My incredibly tactless uncle whom I mentioned earlier had two boys and one of them, named Kenny, was like a brother to me growing up. And as you can imagine, after so many circumstances in his life, Kenny spent 25 years going down all kinds of cul-de-sac roads of drugs and drinking and left some children born, not in a marriage situation, who were very developmentally and physically deformed, probably because of his drug use. He left a long string of pain. There were days and weeks and months we didn't know whether he was dead or alive.
And of all the people in his life, my grandmother left a light on for that boy. And it wasn't until a few years after she died that that prodigal cousin of mine whom I love like a brother came back and for the last ten years, loves God and tells other people whom he knows who have a prodigal son in their lives, "You can't fix this. It's not your job to fix it. It's your job to leave a light on." And you might have been the younger son or are the younger son and you need to hear this warning. There is no distance you can travel from God that there isn't joyous restoration in your return.

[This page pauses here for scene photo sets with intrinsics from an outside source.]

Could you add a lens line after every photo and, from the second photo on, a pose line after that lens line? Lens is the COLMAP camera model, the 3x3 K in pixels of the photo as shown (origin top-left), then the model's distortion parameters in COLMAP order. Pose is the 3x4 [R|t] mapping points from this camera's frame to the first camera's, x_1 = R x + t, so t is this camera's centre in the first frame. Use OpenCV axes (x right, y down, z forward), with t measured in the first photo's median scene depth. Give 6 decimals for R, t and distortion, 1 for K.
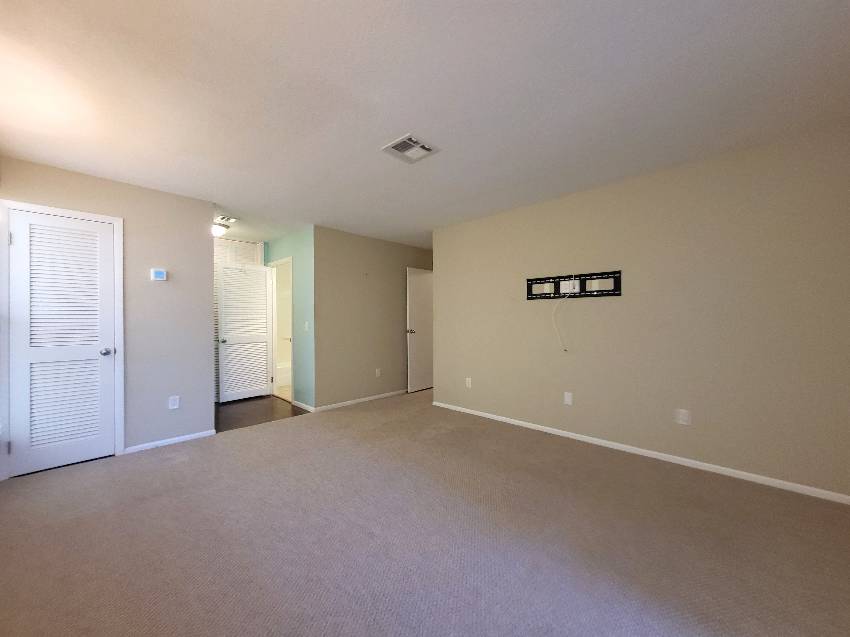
lens RADIAL K [[346.2, 0, 407.3], [0, 346.2, 317.8], [0, 0, 1]] dist [0.002313, 0.000241]
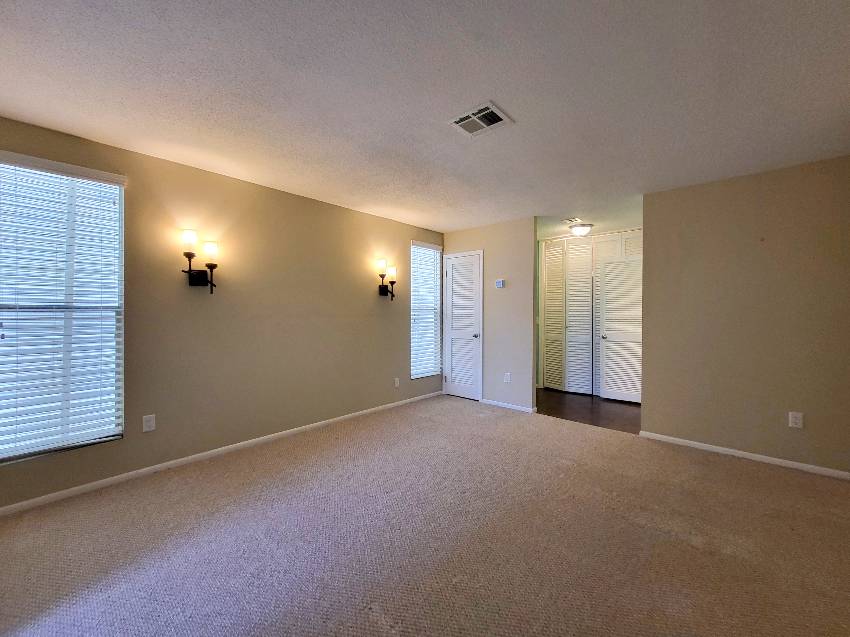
lens RADIAL K [[331.0, 0, 422.0], [0, 331.0, 315.8], [0, 0, 1]] dist [0.000537, 0.000036]
pose [[0.054744, 0.005283, -0.998486, 0.554218], [-0.002615, 0.999983, 0.005148, 0.001024], [0.998497, 0.002330, 0.054757, 0.572083]]
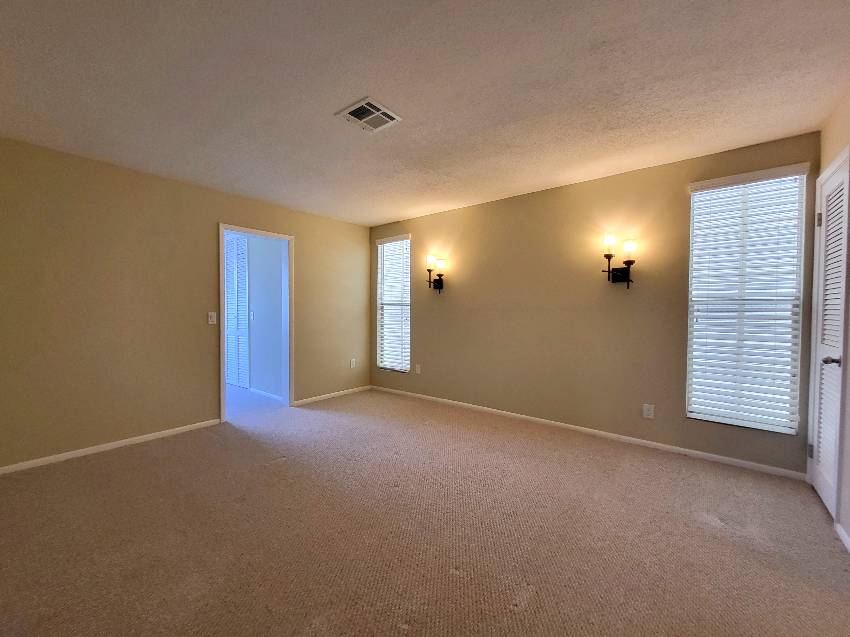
lens RADIAL K [[331.0, 0, 422.0], [0, 331.0, 315.8], [0, 0, 1]] dist [0.000537, 0.000036]
pose [[-0.986135, -0.006986, -0.165798, -0.002455], [-0.010326, 0.999761, 0.019295, 0.011080], [0.165624, 0.020740, -0.985971, 1.270630]]
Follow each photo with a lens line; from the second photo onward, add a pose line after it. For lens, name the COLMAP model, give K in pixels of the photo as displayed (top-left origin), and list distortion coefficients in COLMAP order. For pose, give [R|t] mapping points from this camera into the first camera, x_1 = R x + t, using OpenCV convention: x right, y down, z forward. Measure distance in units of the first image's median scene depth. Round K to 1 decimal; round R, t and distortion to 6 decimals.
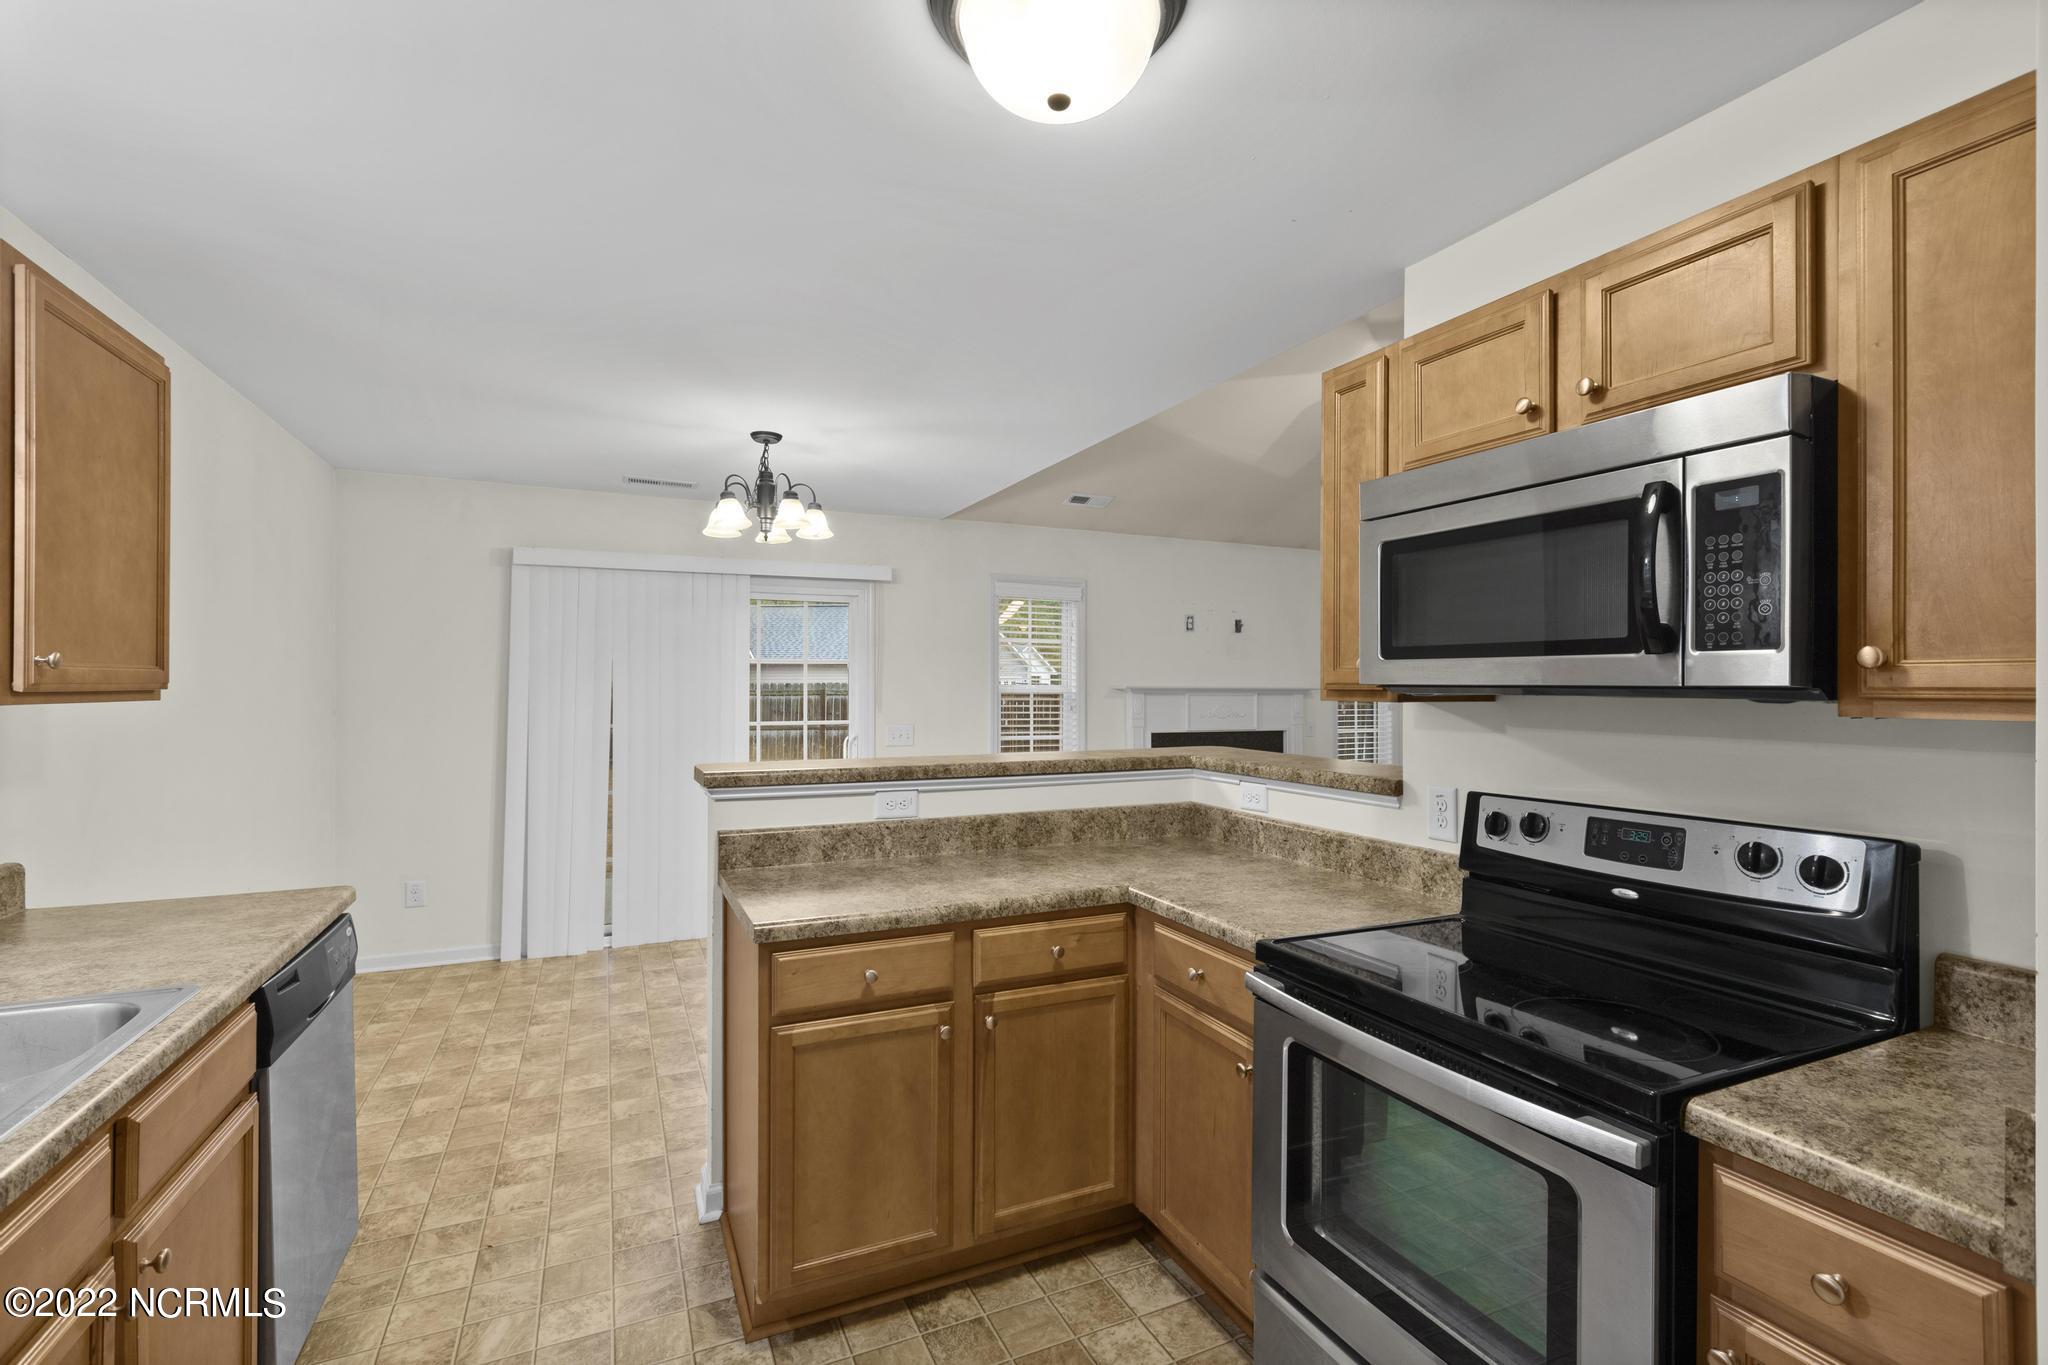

You might know a younger son. It might be a child of yours. It might be a pain, the likes of which you've never experienced before and you feel almost like a wild animal without hope. And this story is for you, that of the two characters, the one who seemed the farthest away from God was actually not the one who was the most lost. And your challenge is…How do you love well? And how do you leave a light on for someone when you don't know whether or not they'll ever come back?
And then maybe the question for all of us collectively as a community that's just as important is…What kind of church will we be? Will we be the kind of church where people feel that unless they're cleaned up and have their lives together, they're not welcome here? Or will we be a community that smiles easily when we see the younger brother, that isn't shocked at all and has grace and welcoming whether they're in the middle of their story or repentant? And will we be those kinds of people here in this church and at Pete's and in our neighborhood and with our families and in our workplaces where our gravitational pull isn't away from that rebel, but toward them, like Jesus?
Because Jesus wasn't only the shepherd and the woman. He's the father in this story, but He's also the younger son. He became a prodigal son for our sake and left His Father's estate for a distant country. And He gave up all He had and He returned home through the Cross so you and I, whether we are the elder brother or the younger brother, are kind of like atheists because we embrace a faith that doesn't require us to obey in order to be good enough, but a faith that causes us to respond to a God who says, "You are good enough because of My work on the Cross and you are accepted." That ought to radically change who we are on a regular basis and I hope next week, we have some ushers with some crash helmets back there.
Let's pray: Father, for myself and all of us in this room, I ask that we would understand the kind of grace You give us, that when our failings happen on a daily basis, we would understand how radically forgiven we are, that we would come to understand the gospel in a way that takes our breath away and allows us not only to experience your grace, but then to easily offer it to other people. I pray You would become in our hearts and our minds the amazingly good God You are in reality and that we would live with an ease of forgiving each other and forgiving ourselves and repenting often. I thank You for this series of three stories that show us what kind of a God You are. I thank You for all of this in the Son's name, Jesus, Amen.